### Work to be completed
Please output exactly the part of the records below that opens with the line containing "Common Terms" and closes with the line containing "work entirely in", both lines included, and nothing else.

### Supplied material
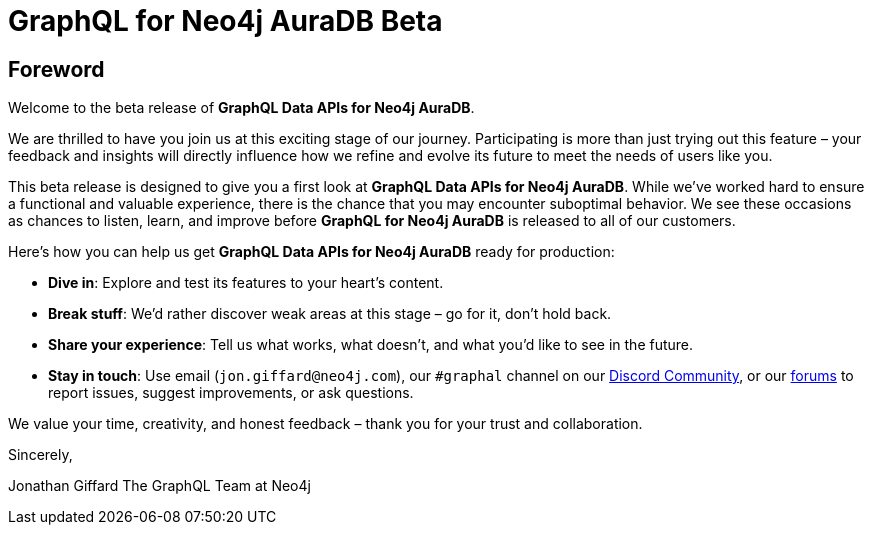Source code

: = GraphQL for Neo4j AuraDB Beta

== Foreword

Welcome to the beta release of *GraphQL Data APIs for Neo4j AuraDB*.

We are thrilled to have you join us at this exciting stage of our journey. Participating is more than just trying out this feature – your feedback and insights will directly influence how we refine and evolve its future to meet the needs of users like you.

This beta release is designed to give you a first look at *GraphQL Data APIs for Neo4j AuraDB*. While we’ve worked hard to ensure a functional and valuable experience, there is the chance that you may encounter suboptimal behavior. We see these occasions as chances to listen, learn, and improve before *GraphQL for Neo4j AuraDB* is released to all of our customers.

Here’s how you can help us get *GraphQL Data APIs for Neo4j AuraDB* ready for production:

- *Dive in*: Explore and test its features to your heart’s content.
- *Break stuff*: We’d rather discover weak areas at this stage – go for it, don’t hold back.
- *Share your experience*: Tell us what works, what doesn’t, and what you’d like to see in the future.
- *Stay in touch*: Use email (`jon.giffard@neo4j.com`), our `#graphal` channel on our https://discord.gg/M8mTADEJ[Discord Community], or our https://community.neo4j.com/c/drivers-stacks/graphql/33[forums] to report issues, suggest improvements, or ask questions.

We value your time, creativity, and honest feedback – thank you for your trust and collaboration.

Sincerely,

Jonathan Giffard
The GraphQL Team at Neo4j
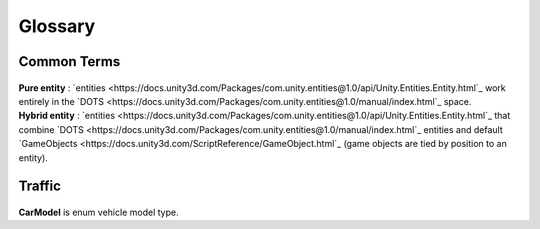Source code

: Glossary
=====

Common Terms
-------------------
	.. include:: factions.rst
	
.. _pureEntity:

| **Pure entity** : `entities <https://docs.unity3d.com/Packages/com.unity.entities@1.0/api/Unity.Entities.Entity.html`_ work entirely in the `DOTS <https://docs.unity3d.com/Packages/com.unity.entities@1.0/manual/index.html`_ space.

.. _hybridEntity:
	
| **Hybrid entity** : `entities <https://docs.unity3d.com/Packages/com.unity.entities@1.0/api/Unity.Entities.Entity.html`_ that combine `DOTS <https://docs.unity3d.com/Packages/com.unity.entities@1.0/manual/index.html`_ entities and default `GameObjects <https://docs.unity3d.com/ScriptReference/GameObject.html`_ (game objects are tied by position to an entity).
		
	
Traffic
-------------------

	.. include:: carType.rst
	
.. _carModel:

| **CarModel** is enum vehicle model type.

### Written reply
Common Terms
-------------------
	.. include:: factions.rst
	
.. _pureEntity:

| **Pure entity** : `entities <https://docs.unity3d.com/Packages/com.unity.entities@1.0/api/Unity.Entities.Entity.html`_ work entirely in the `DOTS <https://docs.unity3d.com/Packages/com.unity.entities@1.0/manual/index.html`_ space.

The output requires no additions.